Directive a:
Copy the lines in the entries exactly, starting at the line that contains "Shurgard Self-Storage Ltd." and ending at the last line of the entries.

Page excerpt:
......

Friday, December 21, 2012

Doomsday & Beyond's Last Minute Gift Ideas

Batman Vol.1: Court of Owls

Scott Snyder is becoming a definitive Batman writer by displaying his unique talents in the pages of the New 52’s Batman relaunch. Court of Owls is the first story arc in this new series, which details the rise of a secret society that has existed since Gotham’s origins. Batman: Court of Owls is considered arguably the best story arc since the start of the New 52, and only continues to get better as the series shifts into The Night of Owls and then into Death of the Family, which is currently being told. Snyder describes Batman the way we all picture him, in a dark, realistic world. Be sure to get the first collected edition of what is sure to be a legendary DC Comics series for many years to come.
Batman- Detective Comics Vol.1: Faces of Death
It’s a rare thing when one person writes and draws for a comic book series, and its even more rare when that series is absolutely fantastic. Written and illustrated by Tony Daniel, Detective Comics has been one of the best series that has emerged from the New 52 reboot and gets better with every issue. The series launches with a seven-issue story arc called Faces of Death. It shows us classic, dark Batman in a world full of gritty, detailed imagery they wouldn’t even show in a movie. A new villain is introduced, calling himself the Dollmaker. His specialty involves taking the faces of people, like the Joker. Oh, and did I mention the Joker and the Penguin appear in this volume? Detective Comics also places a lot more focus on Bruce’s personal life, including his personal relationships and friendship to Commissioner Gordon. Horrific, but mesmerizing art, combined with story-driven action makes this first volume of Detective Comics a “must buy”.
Green Lantern: Blackest Night
Blackest Night is an epic event that spreads across nearly every major comic series from Batman to Superman to Green Lantern and the GL Corps. This collected edition brings together the complete story arc from the Green Lantern comic book series written by the imaginative Geoff Johns and beautifully illustrated by Doug Mahnke. An evil force from the Guardians’ past resurfaces and brings the undead with it. Black Hand and the rest of the Black Lanterns rise from the ground, forcing all the other colored Lanterns to work together, meaning Hal Jordan and Sinestro must once again be partners. Johns brings all the best qualities from throughout this GL series and puts them into overdrive for this story, which has become a modern classic. This series may be a few years old, but it is certainly a must have for any DC Comics fan.
Grant Morrison’s Batman & Robin
Morrison proves that a Batman series can be successful, even if Bruce Wayne is not a part of it. Taking place after the events of Final Crisis and Batman R.I.P (both written by Morrison), Batman and Robin examines the hardships of Dick Grayson filling the shoes of the Dark Knight while attempting to train and discipline Bruce’s long, lost son Damian. New villains are utilized like Toad and Professor Pyg, while old ones return like the Red Hood. This is one of the most unique series because it is so rare. A Batman series that focuses on the symbol of Batman, rather then Bruce Wayne himself. This is certainly one of the best comic book series that took place before the New 52 reboot, and while the New 52 is awesome, it’s a shame that it had to put at end to a series like this one. Go get this rare series just in time for Christmas and enjoy the new, yet old, dynamic duo.

......

Directive b:
In the comics gift-ideas post, rewrite the paragraph beginning "Blackest Night is an epic event" more briefly, keeping its main facts.

Transcribed page contents:
......

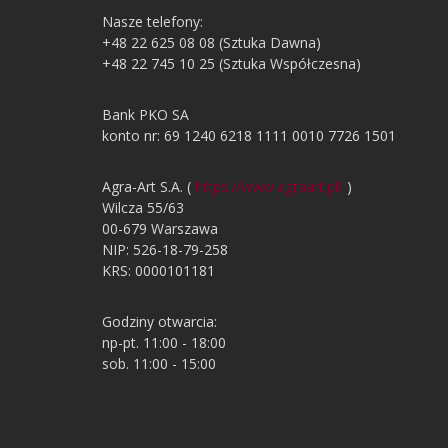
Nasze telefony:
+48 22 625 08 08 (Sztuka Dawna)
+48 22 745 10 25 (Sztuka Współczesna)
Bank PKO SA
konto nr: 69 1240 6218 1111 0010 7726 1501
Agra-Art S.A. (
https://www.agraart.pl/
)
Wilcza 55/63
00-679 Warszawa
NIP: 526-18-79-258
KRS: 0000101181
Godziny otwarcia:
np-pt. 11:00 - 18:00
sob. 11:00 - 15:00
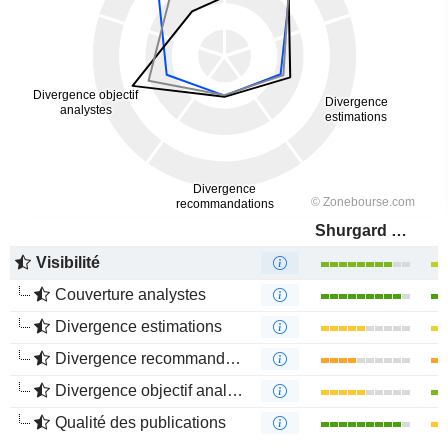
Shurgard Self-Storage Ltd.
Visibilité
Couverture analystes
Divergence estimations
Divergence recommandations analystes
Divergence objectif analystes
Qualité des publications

......

Final answer a:
Shurgard Self-Storage Ltd.
Visibilité
Couverture analystes
Divergence estimations
Divergence recommandations analystes
Divergence objectif analystes
Qualité des publications

Final answer b:
Blackest Night is an epic event spanning nearly every major comic series, from Batman and Superman to Green Lantern and the GL Corps. This collected edition gathers the complete arc from the Green Lantern series, written by Geoff Johns and illustrated by Doug Mahnke. An evil force from the Guardians' past returns with the undead. Black Hand and the Black Lanterns rise, forcing the other colored Lanterns to work together, so Hal Jordan and Sinestro become partners again. Johns pushes the series' best qualities into overdrive in a story that has become a modern classic. Though a few years old, it is a must-have for any DC Comics fan.